San Giusto Caffé Blu

Good morning and welcome to today’s review of a surprising coffee from Italy, San Giusto Caffé Blu. Let’s dive right in!

San Giusto Caffé website

Purchase directly from San Giusto (limited countries) for 18 Euro/1kg

In USA purchase for $15/250g (8.8oz) or $24/500g (17.6oz)

Coffee In Italia website


SAN GIUSTO CAFFÉ BLU

San Giusto Caffé Blu is a coffee that was sent to me by Coffee In Italia, a US distributor of a bunch of Italian coffee brands. I love this website because it’s the closest thing to walking in the aisles of an Italian grocery store and seeing the coffee section! Coffee In Italia carries whole bean coffee as well as the classic vacuum packs of pre-ground coffee, which you could use with a pressurized portafilter or, better yet, to make strong coffee with a moka pot (also purchaseable from Coffee In Italia). Coffee In Italia also carries a selection of cups and spoons and other accessories, making it a nice shop to bookmark if you’re an Italophile who’s into coffee!

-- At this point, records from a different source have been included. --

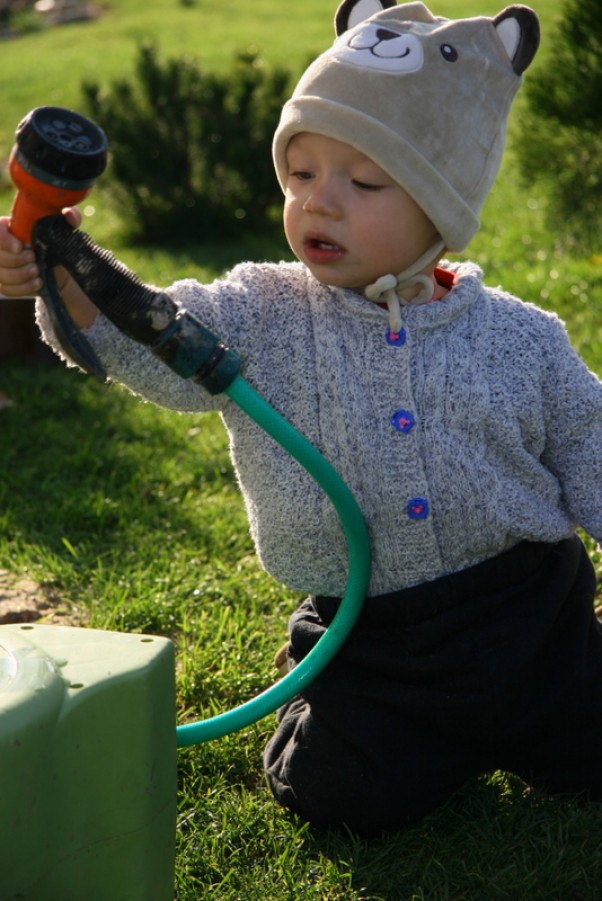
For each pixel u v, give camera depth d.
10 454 3.92
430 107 1.81
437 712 1.95
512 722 1.98
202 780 2.15
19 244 1.55
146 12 19.52
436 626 1.95
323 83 1.82
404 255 1.87
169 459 3.87
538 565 2.03
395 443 1.88
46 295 1.60
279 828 2.02
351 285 1.89
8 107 12.62
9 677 1.51
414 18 1.92
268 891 1.85
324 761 1.99
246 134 7.50
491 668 1.94
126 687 1.57
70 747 1.51
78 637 1.68
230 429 1.95
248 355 1.89
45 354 4.92
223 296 1.88
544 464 2.04
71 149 1.49
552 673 2.02
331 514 1.92
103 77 13.52
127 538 3.24
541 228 6.77
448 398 1.88
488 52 1.90
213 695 2.46
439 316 1.89
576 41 5.34
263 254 6.97
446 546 1.95
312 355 1.90
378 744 1.96
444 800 2.02
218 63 13.55
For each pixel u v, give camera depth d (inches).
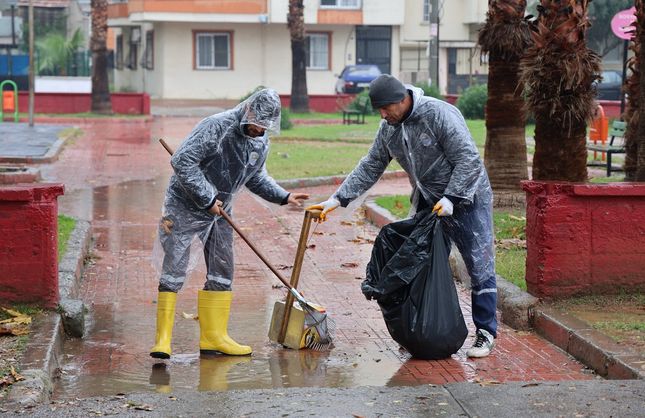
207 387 272.2
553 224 333.4
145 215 575.8
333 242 498.6
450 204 289.4
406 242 292.7
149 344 316.5
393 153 300.2
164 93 2004.2
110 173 785.6
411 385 271.7
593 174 738.8
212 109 1795.0
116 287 396.8
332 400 243.8
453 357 302.0
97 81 1513.3
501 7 538.3
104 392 266.7
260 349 311.7
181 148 288.5
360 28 2043.6
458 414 232.8
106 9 1505.9
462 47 2091.5
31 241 316.2
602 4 1872.5
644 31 408.5
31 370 260.2
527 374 283.3
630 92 546.0
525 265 381.1
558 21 451.5
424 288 291.9
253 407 238.4
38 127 1218.6
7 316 312.5
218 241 302.0
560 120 459.2
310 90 2044.8
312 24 2017.7
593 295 337.4
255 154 297.7
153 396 246.8
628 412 231.8
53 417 228.5
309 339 311.6
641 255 337.4
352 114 1450.5
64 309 319.6
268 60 2031.3
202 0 1937.7
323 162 847.1
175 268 298.0
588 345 289.3
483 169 297.0
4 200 312.0
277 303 315.3
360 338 325.1
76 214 576.1
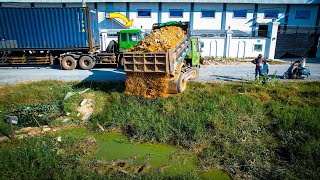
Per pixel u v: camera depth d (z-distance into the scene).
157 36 10.48
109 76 14.80
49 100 11.20
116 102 10.34
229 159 6.88
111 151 7.54
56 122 9.15
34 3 25.06
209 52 22.39
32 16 16.16
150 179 5.96
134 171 6.49
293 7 25.89
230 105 9.73
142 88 10.18
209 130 8.27
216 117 8.82
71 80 13.73
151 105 9.86
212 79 13.88
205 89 11.45
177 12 26.05
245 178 6.14
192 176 6.07
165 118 9.07
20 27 16.33
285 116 8.80
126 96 10.54
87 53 17.48
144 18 25.98
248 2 25.30
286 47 24.47
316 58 23.05
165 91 10.10
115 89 11.98
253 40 21.98
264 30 25.86
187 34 12.38
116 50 17.45
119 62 17.16
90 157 7.12
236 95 10.71
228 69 17.16
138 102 10.13
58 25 16.48
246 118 8.99
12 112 10.03
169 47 9.84
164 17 26.03
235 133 8.13
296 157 6.78
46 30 16.52
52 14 16.22
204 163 6.79
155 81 9.90
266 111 9.55
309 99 10.46
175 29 12.28
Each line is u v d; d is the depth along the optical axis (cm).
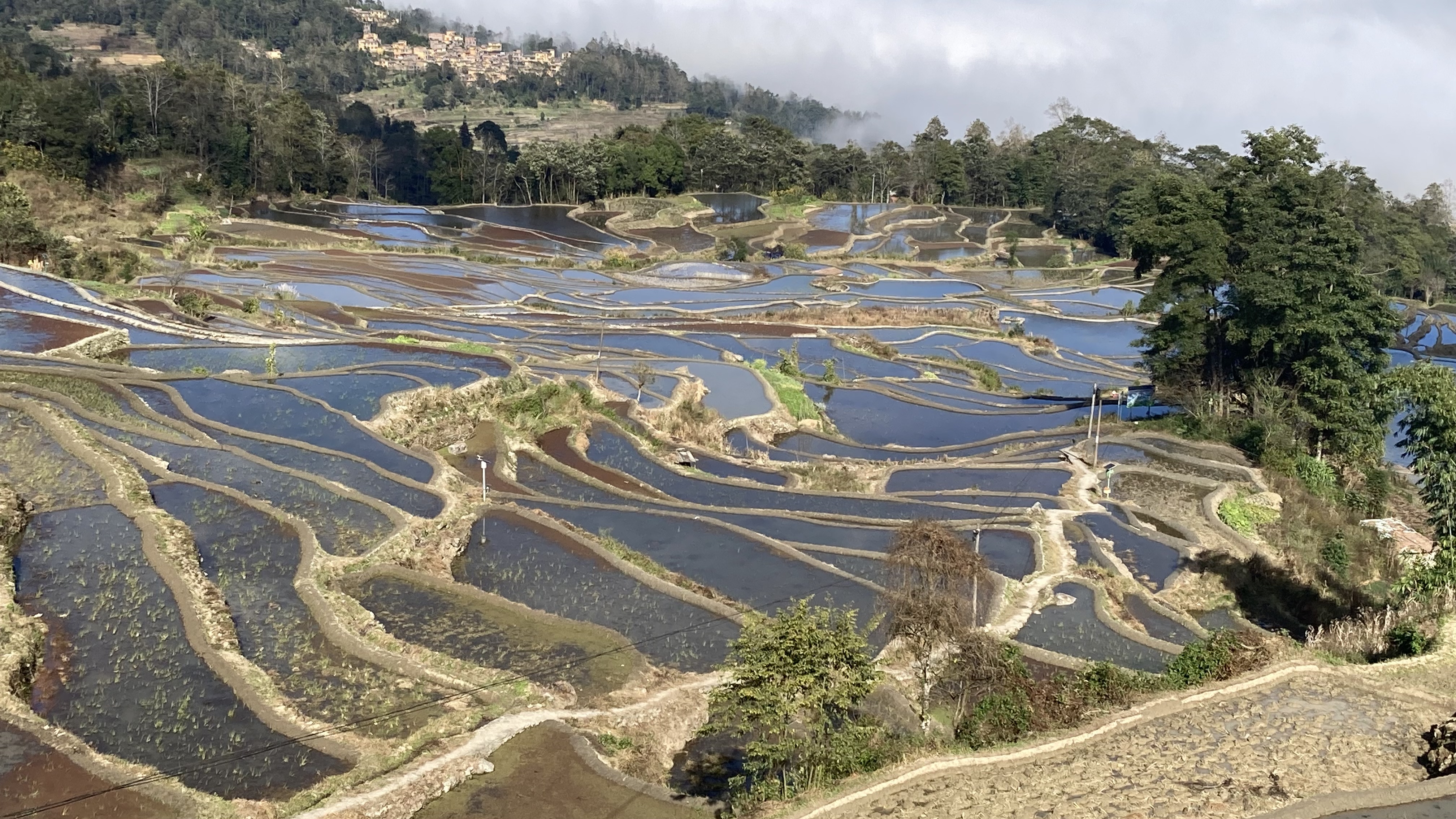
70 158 12925
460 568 3709
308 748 2470
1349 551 4438
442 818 2269
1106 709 2489
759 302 10788
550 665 3012
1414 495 5647
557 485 4759
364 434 4878
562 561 3800
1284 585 4097
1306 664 2638
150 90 15438
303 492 4134
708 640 3250
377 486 4309
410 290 10069
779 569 3869
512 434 5294
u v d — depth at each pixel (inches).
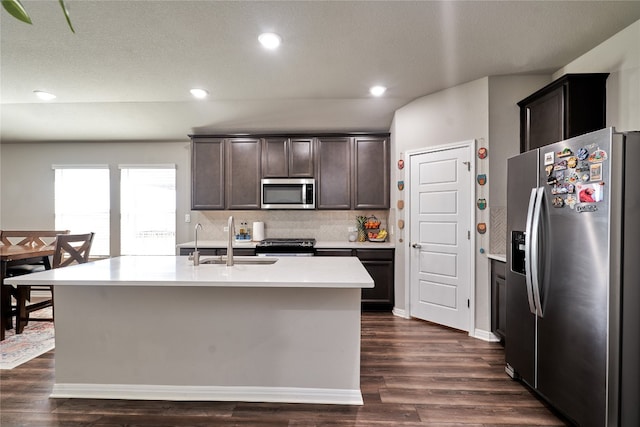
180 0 77.8
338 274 81.4
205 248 164.1
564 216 72.9
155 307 85.1
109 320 85.4
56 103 153.3
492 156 122.0
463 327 129.6
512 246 93.4
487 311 122.9
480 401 83.9
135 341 85.3
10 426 74.3
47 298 177.5
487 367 101.7
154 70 114.8
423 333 129.6
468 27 89.7
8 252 129.2
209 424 75.2
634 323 63.2
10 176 193.2
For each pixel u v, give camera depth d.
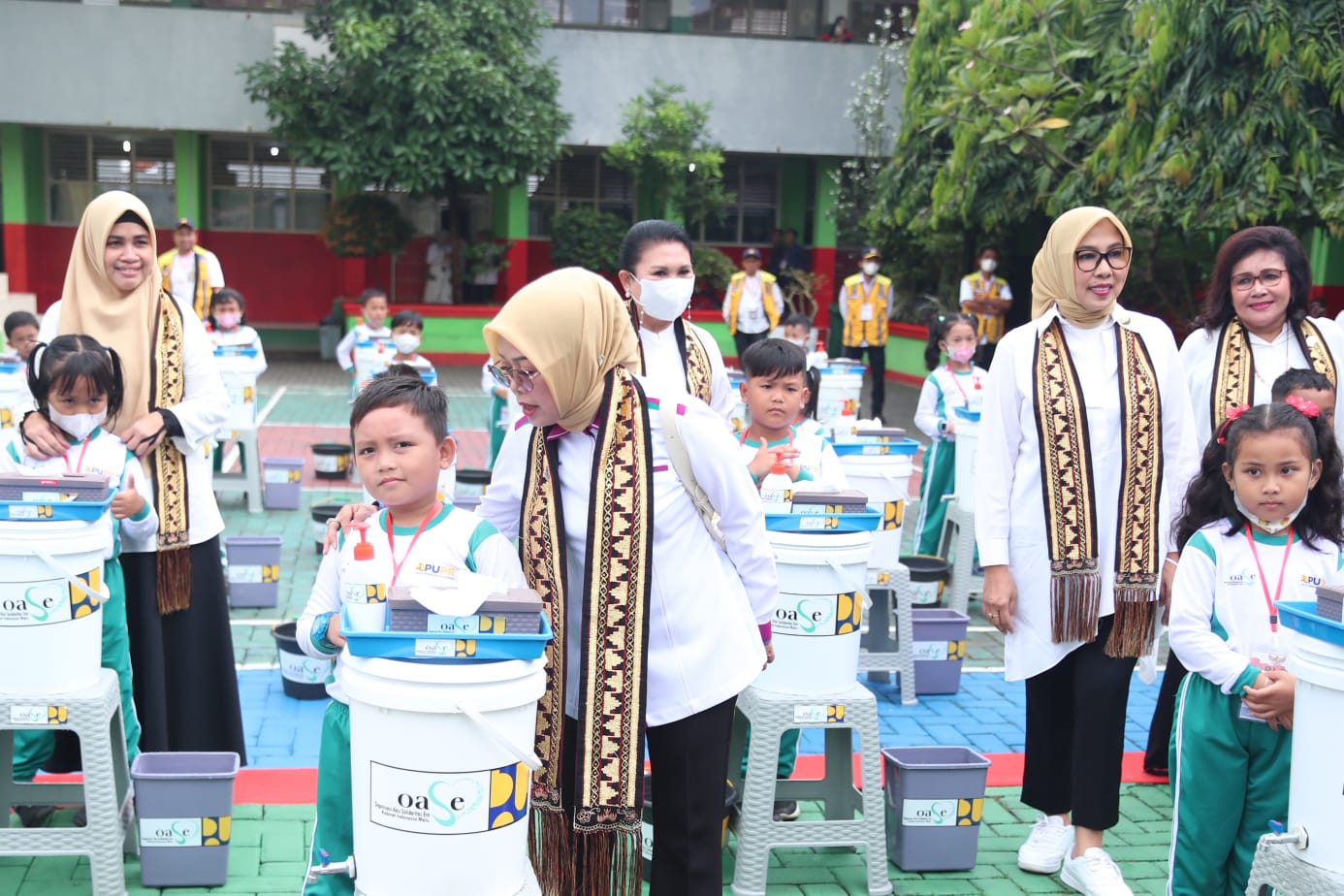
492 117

When Adrianna sent me this selection from San Giusto Caffé, I had no idea what to expect. Most of my experience with Italian coffee is Roman cafe culture from the late 1980’s and early 1990’s (and it hasn’t changed a lot, as far as I have been able to tell on more recent trips!) and cans of Lavazza, Illy, etc when I was very early in my home espresso journey 20 years ago. San Giusto Caffé is a roastery (torrefazione) located outside of Trieste, Italy. For a little geography lesson, Italy wraps a surprising distance around the northern part of the Adriatic Sea, called the Gulf of Trieste, and there is a thin strip of Italy bordered by Slovenia to its east. If you went south along the coast out of Trieste, you’d be in Slovenia for a little while, then you’d hit the coast of Croatia, too. When I lived in Italy, I was never made it to visit this part of Italy, but it looks beautiful, like the rest of the coast of the Mediterranean!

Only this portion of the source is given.